*Extracted text:*
=-=-=-=-=

American and Iraqi officials believe that the conflicts present them with one of the biggest opportunities since the insurgency burst upon Iraq nearly three years ago. They have begun talking with local insurgents, hoping to enlist them to cooperate against Al Qaeda, said Western diplomats, Iraqi officials and an insurgent leader.

It is impossible to say just how far the split extends within the insurgency, which remains a lethal force with a shared goal of driving the Americans out of Iraq. Indeed, the best the Americans can hope for may be a grudging passivity from the Iraqi insurgents when the Americans zero in on Al Qaeda's forces.

But the split within the insurgency is coinciding with Sunni Arabs' new desire to participate in Iraq's political process, and a growing resentment of the militants. Iraqis are increasingly saying that they regard Al Qaeda as a foreign-led force, whose extreme religious goals and desires for sectarian war against Iraq's Shiite majority override Iraqi tribal and nationalist traditions...

=-=-=-=-=

*Required work:*
A) In the passage about Iraq's insurgency, who is cited as the source for the report that officials have begun talking with local insurgents?
B) Can you carry the passage about Iraq's insurgency forward from its final sentence?

=-=-=-=-=

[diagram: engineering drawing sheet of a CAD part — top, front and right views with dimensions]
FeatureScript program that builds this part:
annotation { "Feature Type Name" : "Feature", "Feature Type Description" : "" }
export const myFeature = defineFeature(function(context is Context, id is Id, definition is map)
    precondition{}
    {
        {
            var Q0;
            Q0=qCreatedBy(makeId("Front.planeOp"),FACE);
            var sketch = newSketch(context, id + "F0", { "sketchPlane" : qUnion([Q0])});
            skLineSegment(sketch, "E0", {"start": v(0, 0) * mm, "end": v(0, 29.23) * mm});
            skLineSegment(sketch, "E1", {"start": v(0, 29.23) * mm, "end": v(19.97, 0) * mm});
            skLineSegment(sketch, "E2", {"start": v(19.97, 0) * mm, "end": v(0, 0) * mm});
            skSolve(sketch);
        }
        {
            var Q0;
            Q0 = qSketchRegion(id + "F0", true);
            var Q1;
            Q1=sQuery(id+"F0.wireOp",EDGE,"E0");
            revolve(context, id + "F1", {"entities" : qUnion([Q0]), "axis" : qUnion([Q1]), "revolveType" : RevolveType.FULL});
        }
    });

=-=-=-=-=

*Replies:*
A) Western diplomats, Iraqi officials and an insurgent leader.

B)
SWJED
01-15-2006, 01:49 PM
15 Jan. London Daily Telegraph - Insurgents Fight Back Against al-Qaeda's Foreign Zealots (http://www.telegraph.co.uk/news/main.jhtml?xml=/news/2006/01/15/wirq115.xml&sSheet=/news/2006/01/15/ixnewstop.html).


Battles have erupted between local insurgents and al-Qaeda's mainly foreign fighters in several Iraqi towns in the clearest evidence yet of bitter divisions among anti-American forces in Iraq.

Local armed factions and tribal groups have sought to expel al-Qaeda from parts of the rebellious Sunni heartlands, as Iraqis have become increasingly disillusioned with the foreigners' extreme Islamic fundamentalism, murderous tactics and disregard for civilian casualties.

Iraqi guerrillas and tribesmen have recounted details of the clashes, while American and Iraqi intelligence officials said they had evidence of battles in rebel strongholds. Encouraged by the big number of Sunnis who voted in elections last month, US and Iraqi officials and military commanders have begun making political contacts with rebel factions in the hope of exploiting rifts between insurgents and al-Qaeda...

Jedburgh
01-16-2006, 05:04 PM
9 Jan 06 Jamestown Foundation (http://www.jamestown.org/index.php): Internal Jihadist Criticisms of the War in Iraq (http://www.jamestown.org/news_details.php?news_id=154#)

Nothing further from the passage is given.